- The secret ingredient of this dish – Mustard Powder
- The secret to success of this dish – Do not overcook
- The basic truth about this dish – When you don’t have time and want to impress guest this the dish to go
The more I travel outside my country, the more I get frustrated with the “bastardised” “Indian” food. Like Europe, India is a collage of different cultures having their own unique climate, which influences their own unique food. Each region having its own unique produce and climate, which influence what is eaten and paraded as the staple diet. The attitudes and social behaviors also guide what they eat, how much they eat, how often they eat and what role food plays in their life.
I come from the state of West Bengal, a state which still claims to be the hot bed of intellectuals. But I still believe when Opu (my brother-in-law) says that it was just a cosmic co-incidence that it became a hot bed of cultural renaissance. A renaissance, even if there was one, was long over with the death of Satyajit Ray.
My grandfather came this state, which was part of the undivided Bengal. They belonged to what was initially East Pakistan and is now called Bangladesh, a country which still has to decide which side they are on.
Bengalees love to eat and live to eat and this dish that I am going describe is ode to the subtle and simplicity of Bengalee cooking. It revolves around 4 critical ingredients that is fundamental to any Bengali kitchen – Prawn, Mustard (the oil and the paste), Turmeric, fresh coconut and fresh green chillies.
The simplicity of this dish runs completely against what most of us get outside India, paraded as “Indian” food. This type of food is only served in some unimaginative parts of the north India. What makes it worse is that this type of food has been further westernized, “creamified” and sweetened for the western palate. A palate which is over simplified, misunderstood and mis-catered by the diaspora of India restaurants across the world.
In this particular world, there is no difference between spicy and hot, where food is assembled using an array of pre-cooked gravy, where the focus is less on food and more on tomatoes and the profitability of the restaurant. At most times, these funny little places with their less funny owners assign the wrong reasons for the success and failure of their restaurants.
While I can write on and on, I rather focus on the dish.
Statutory warning: This dish will have a kick depending on where you procure Mustard Oil from and how you prepare your mustard.

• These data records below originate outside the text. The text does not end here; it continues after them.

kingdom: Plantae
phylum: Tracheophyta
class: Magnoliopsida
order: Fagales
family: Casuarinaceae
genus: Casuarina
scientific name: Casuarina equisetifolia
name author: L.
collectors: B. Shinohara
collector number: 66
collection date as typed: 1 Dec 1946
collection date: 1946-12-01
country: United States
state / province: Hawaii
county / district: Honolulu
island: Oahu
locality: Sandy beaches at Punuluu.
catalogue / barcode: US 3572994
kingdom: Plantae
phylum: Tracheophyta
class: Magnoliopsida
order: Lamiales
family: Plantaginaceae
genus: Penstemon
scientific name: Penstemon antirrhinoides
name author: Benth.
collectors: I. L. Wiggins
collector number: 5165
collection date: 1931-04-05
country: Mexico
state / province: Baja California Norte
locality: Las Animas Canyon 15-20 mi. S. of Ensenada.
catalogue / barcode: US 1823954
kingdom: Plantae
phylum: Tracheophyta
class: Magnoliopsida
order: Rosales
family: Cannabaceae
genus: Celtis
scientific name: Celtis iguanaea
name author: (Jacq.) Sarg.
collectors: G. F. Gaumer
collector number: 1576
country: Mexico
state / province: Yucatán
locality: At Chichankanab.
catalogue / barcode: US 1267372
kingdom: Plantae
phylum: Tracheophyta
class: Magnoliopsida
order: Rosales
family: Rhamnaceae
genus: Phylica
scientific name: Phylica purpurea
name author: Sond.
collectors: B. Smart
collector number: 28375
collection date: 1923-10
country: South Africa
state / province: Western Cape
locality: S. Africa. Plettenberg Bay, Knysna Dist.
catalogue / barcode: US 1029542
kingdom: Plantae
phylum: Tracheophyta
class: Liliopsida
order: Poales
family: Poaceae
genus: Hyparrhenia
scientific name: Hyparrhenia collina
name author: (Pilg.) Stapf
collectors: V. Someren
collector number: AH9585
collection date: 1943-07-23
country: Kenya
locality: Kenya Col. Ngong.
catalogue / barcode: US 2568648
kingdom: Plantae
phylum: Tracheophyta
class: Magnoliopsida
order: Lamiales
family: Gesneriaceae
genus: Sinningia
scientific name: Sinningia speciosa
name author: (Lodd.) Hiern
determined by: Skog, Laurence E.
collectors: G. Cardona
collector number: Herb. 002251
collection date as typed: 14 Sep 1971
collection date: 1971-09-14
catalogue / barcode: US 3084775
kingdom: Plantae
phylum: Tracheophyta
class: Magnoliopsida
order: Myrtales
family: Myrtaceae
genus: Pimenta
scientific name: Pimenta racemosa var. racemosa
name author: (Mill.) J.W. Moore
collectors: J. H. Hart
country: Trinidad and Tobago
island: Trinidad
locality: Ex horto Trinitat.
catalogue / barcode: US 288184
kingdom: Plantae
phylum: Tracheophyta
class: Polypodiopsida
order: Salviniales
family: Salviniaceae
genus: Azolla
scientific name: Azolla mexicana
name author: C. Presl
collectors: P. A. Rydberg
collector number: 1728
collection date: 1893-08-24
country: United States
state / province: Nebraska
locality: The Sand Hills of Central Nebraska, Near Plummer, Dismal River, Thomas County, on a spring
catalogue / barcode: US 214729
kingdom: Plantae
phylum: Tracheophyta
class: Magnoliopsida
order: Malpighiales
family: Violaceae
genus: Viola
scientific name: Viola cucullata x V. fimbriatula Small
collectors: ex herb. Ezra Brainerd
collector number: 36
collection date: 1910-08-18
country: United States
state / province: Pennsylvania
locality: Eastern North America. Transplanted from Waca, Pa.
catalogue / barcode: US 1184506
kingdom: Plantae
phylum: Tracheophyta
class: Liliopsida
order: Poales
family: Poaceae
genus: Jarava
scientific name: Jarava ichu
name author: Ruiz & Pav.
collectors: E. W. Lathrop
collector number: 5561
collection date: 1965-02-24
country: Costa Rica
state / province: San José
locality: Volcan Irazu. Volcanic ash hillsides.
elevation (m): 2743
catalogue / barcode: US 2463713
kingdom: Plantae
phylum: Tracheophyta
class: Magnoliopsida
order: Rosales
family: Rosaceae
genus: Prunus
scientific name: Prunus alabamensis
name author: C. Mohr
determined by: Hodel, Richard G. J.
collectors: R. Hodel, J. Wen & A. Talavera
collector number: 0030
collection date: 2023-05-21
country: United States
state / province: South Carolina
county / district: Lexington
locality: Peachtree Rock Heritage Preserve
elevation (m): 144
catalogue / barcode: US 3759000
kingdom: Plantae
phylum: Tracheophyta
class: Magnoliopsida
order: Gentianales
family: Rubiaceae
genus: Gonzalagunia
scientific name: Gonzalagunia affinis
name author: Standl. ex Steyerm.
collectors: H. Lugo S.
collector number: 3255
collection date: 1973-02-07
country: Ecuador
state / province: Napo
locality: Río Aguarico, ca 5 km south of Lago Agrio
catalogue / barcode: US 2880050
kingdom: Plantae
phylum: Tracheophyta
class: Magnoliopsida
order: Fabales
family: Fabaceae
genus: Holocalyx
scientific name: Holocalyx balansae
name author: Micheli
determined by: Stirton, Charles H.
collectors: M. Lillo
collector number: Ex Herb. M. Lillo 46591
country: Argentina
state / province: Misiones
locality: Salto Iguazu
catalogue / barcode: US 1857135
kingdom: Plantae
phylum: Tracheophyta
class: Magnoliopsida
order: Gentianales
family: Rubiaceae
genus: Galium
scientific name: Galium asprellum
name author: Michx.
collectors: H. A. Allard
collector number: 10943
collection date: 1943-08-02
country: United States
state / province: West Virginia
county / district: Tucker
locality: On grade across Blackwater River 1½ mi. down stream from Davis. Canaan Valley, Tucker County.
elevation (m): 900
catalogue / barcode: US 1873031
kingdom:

Ingredients that I used that day (and for this visit an Indian Store):
- Prawns (uncooked, the fresher the better, the ones from my hometown are the best)
- Mustard Oil (not the ones from Mexico or Fiji but from India)
- Fresh Green Chillies (sliced)
- Black Mustard seeds (these need to be hand-ground else Coleman Mustard powder is the alternate)
- Freshly grated coconut (if you are outside India, go with the frozen grated coconut and not desiccated corpses)
- Salt (Of course)
- Unsweetened Yoghurt (optional)
- Fresh Banana Leaves (optional, ideally the light green younger leaves)
Clean the Prawns and marinate it with turmeric and salt for at least half an hour. Simultaneously stone grind the black mustard seeds with a little salt, water and a couple of green chillies. If you are using mustard powder I would recommend using only Coleman’s unless you are lucky to lay your hands on the Sunrise mustard powder from Kolkata, India. In that case mix it with lukewarm water and salt so that you get a nice paste. Add a dash of mustard oil as well. Let it soak for 10 minutes.
Add the mustard paste to the Prawn. Use a microwaveable bowl which can be cover cooked. Add lots of freshly grated the coconut (thawed frozen ones). Add a good helping of mustard oil (about 4 tablespoons for 500 gm prawns). You can add yoghurt at this stage. Add 3 – 4 fresh green chilllies (sliced). Season the dish and then microwave for 5 minutes.
In case you have fresh banana leaves available, you can place it at the centrer of bowl and then pour your prawn and cover it with another layer of banana leaves. Once done take it out, stir it well and then add another 2 tablespoons of mustard oil and 2 more fresh green chillies. Microwave for another 3 minutes.
Serve with fresh hot steamed rice and nothing else.